The expected output is every entry, repeated exactly.

### RECORDS FOR THIS EXERCISE ###

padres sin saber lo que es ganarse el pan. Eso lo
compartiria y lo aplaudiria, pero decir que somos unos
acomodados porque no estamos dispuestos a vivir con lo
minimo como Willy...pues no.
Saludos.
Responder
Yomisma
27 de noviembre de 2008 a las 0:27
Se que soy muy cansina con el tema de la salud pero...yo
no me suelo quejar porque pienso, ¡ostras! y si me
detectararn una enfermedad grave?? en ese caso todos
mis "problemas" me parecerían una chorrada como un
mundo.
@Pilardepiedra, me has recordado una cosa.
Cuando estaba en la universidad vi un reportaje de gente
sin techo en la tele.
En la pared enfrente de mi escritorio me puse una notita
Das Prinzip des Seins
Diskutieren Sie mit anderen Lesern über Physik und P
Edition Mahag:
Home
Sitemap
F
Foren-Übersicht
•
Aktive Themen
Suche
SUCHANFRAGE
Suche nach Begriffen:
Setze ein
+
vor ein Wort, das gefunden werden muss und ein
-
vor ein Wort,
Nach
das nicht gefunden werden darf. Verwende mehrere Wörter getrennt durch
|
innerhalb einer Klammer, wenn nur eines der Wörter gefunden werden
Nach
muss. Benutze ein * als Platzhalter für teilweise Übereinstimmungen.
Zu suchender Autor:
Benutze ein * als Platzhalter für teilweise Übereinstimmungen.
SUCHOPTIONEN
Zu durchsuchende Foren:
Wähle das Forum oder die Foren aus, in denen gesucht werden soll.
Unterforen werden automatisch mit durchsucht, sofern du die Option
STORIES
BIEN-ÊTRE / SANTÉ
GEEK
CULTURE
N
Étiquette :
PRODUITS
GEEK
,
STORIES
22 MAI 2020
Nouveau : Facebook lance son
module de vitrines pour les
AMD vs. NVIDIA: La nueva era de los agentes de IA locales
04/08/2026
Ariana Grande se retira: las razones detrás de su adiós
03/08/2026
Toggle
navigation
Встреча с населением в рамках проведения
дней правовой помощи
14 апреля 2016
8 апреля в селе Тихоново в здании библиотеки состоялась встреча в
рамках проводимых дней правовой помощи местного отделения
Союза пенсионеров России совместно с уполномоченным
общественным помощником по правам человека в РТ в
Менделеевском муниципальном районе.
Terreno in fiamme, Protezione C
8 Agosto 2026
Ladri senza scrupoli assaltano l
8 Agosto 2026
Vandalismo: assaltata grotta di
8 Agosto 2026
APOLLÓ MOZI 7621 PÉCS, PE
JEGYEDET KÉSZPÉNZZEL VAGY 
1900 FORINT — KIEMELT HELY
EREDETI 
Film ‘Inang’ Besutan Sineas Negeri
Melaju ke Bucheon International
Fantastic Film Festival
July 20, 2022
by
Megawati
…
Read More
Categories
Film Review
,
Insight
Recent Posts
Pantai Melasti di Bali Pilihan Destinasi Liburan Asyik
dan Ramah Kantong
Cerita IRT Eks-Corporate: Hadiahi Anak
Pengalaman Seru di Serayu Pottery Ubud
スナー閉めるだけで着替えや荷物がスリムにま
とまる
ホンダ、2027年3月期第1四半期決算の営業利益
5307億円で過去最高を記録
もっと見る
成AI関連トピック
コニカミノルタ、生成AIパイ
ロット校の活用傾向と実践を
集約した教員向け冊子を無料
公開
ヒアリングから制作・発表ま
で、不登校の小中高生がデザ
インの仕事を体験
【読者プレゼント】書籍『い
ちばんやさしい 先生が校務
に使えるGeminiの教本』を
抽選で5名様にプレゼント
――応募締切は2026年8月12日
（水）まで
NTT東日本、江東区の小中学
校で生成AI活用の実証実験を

###

**RESPONSE TO THE TASK:**
padres sin saber lo que es ganarse el pan. Eso lo
compartiria y lo aplaudiria, pero decir que somos unos
acomodados porque no estamos dispuestos a vivir con lo
minimo como Willy...pues no.
Saludos.
Responder
Yomisma
27 de noviembre de 2008 a las 0:27
Se que soy muy cansina con el tema de la salud pero...yo
no me suelo quejar porque pienso, ¡ostras! y si me
detectararn una enfermedad grave?? en ese caso todos
mis "problemas" me parecerían una chorrada como un
mundo.
@Pilardepiedra, me has recordado una cosa.
Cuando estaba en la universidad vi un reportaje de gente
sin techo en la tele.
En la pared enfrente de mi escritorio me puse una notita
Das Prinzip des Seins
Diskutieren Sie mit anderen Lesern über Physik und P
Edition Mahag:
Home
Sitemap
F
Foren-Übersicht
•
Aktive Themen
Suche
SUCHANFRAGE
Suche nach Begriffen:
Setze ein
+
vor ein Wort, das gefunden werden muss und ein
-
vor ein Wort,
Nach
das nicht gefunden werden darf. Verwende mehrere Wörter getrennt durch
|
innerhalb einer Klammer, wenn nur eines der Wörter gefunden werden
Nach
muss. Benutze ein * als Platzhalter für teilweise Übereinstimmungen.
Zu suchender Autor:
Benutze ein * als Platzhalter für teilweise Übereinstimmungen.
SUCHOPTIONEN
Zu durchsuchende Foren:
Wähle das Forum oder die Foren aus, in denen gesucht werden soll.
Unterforen werden automatisch mit durchsucht, sofern du die Option
STORIES
BIEN-ÊTRE / SANTÉ
GEEK
CULTURE
N
Étiquette :
PRODUITS
GEEK
,
STORIES
22 MAI 2020
Nouveau : Facebook lance son
module de vitrines pour les
AMD vs. NVIDIA: La nueva era de los agentes de IA locales
04/08/2026
Ariana Grande se retira: las razones detrás de su adiós
03/08/2026
Toggle
navigation
Встреча с населением в рамках проведения
дней правовой помощи
14 апреля 2016
8 апреля в селе Тихоново в здании библиотеки состоялась встреча в
рамках проводимых дней правовой помощи местного отделения
Союза пенсионеров России совместно с уполномоченным
общественным помощником по правам человека в РТ в
Менделеевском муниципальном районе.
Terreno in fiamme, Protezione C
8 Agosto 2026
Ladri senza scrupoli assaltano l
8 Agosto 2026
Vandalismo: assaltata grotta di
8 Agosto 2026
APOLLÓ MOZI 7621 PÉCS, PE
JEGYEDET KÉSZPÉNZZEL VAGY 
1900 FORINT — KIEMELT HELY
EREDETI 
Film ‘Inang’ Besutan Sineas Negeri
Melaju ke Bucheon International
Fantastic Film Festival
July 20, 2022
by
Megawati
…
Read More
Categories
Film Review
,
Insight
Recent Posts
Pantai Melasti di Bali Pilihan Destinasi Liburan Asyik
dan Ramah Kantong
Cerita IRT Eks-Corporate: Hadiahi Anak
Pengalaman Seru di Serayu Pottery Ubud
スナー閉めるだけで着替えや荷物がスリムにま
とまる
ホンダ、2027年3月期第1四半期決算の営業利益
5307億円で過去最高を記録
もっと見る
成AI関連トピック
コニカミノルタ、生成AIパイ
ロット校の活用傾向と実践を
集約した教員向け冊子を無料
公開
ヒアリングから制作・発表ま
で、不登校の小中高生がデザ
インの仕事を体験
【読者プレゼント】書籍『い
ちばんやさしい 先生が校務
に使えるGeminiの教本』を
抽選で5名様にプレゼント
――応募締切は2026年8月12日
（水）まで
NTT東日本、江東区の小中学
校で生成AI活用の実証実験を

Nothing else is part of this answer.